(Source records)
Segment Open

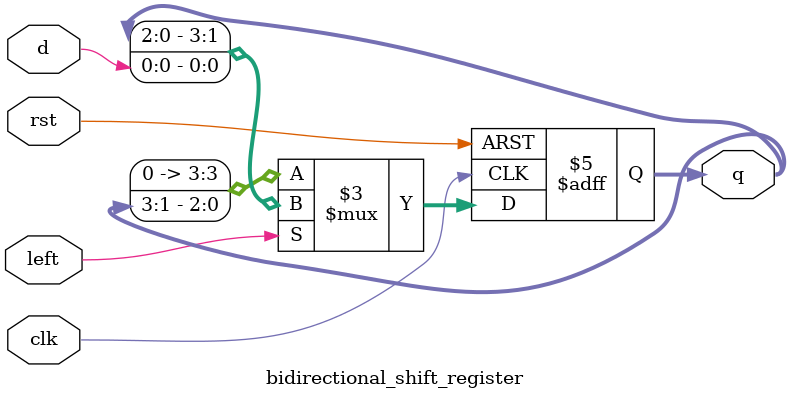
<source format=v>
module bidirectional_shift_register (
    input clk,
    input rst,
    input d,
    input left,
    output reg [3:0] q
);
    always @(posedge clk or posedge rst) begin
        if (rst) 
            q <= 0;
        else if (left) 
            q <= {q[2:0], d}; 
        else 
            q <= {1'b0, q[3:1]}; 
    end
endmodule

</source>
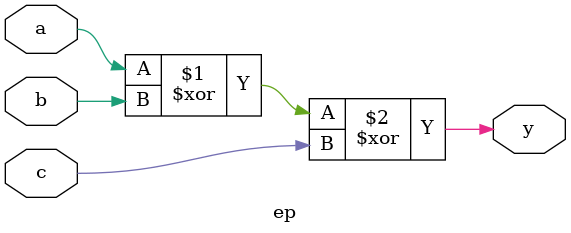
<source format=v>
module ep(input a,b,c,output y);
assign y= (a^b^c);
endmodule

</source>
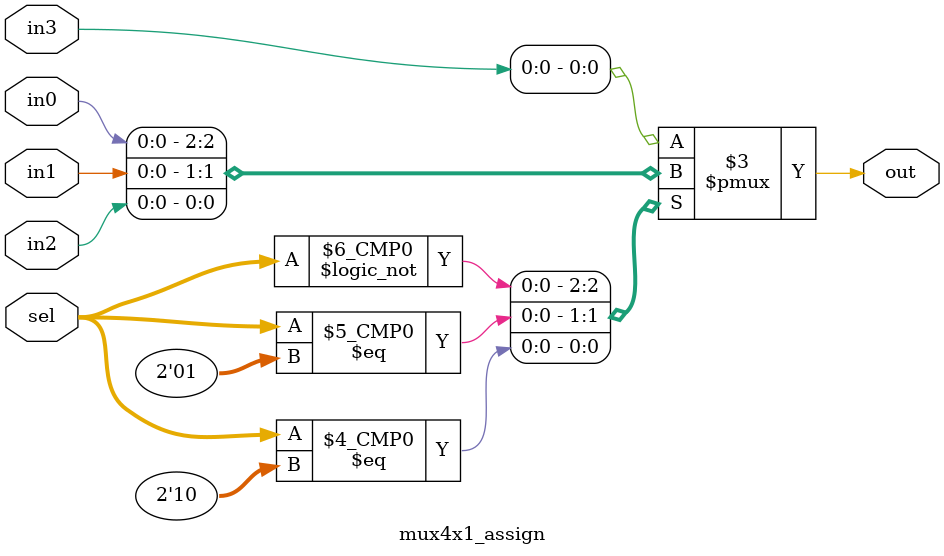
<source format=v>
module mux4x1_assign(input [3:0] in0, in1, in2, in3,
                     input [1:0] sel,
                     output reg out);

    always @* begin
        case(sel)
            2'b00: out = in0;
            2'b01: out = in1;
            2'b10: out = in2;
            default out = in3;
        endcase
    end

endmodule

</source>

Segment Closed

* Task to complete: An exact transcription of the data above is needed, without the pictures.

* Task response:
<source format=v>
module bidirectional_shift_register (
    input clk,
    input rst,
    input d,
    input left,
    output reg [3:0] q
);
    always @(posedge clk or posedge rst) begin
        if (rst) 
            q <= 0;
        else if (left) 
            q <= {q[2:0], d}; 
        else 
            q <= {1'b0, q[3:1]}; 
    end
endmodule

</source>
<source format=v>
module ep(input a,b,c,output y);
assign y= (a^b^c);
endmodule

</source>
<source format=v>
module mux4x1_assign(input [3:0] in0, in1, in2, in3,
                     input [1:0] sel,
                     output reg out);

    always @* begin
        case(sel)
            2'b00: out = in0;
            2'b01: out = in1;
            2'b10: out = in2;
            default out = in3;
        endcase
    end

endmodule

</source>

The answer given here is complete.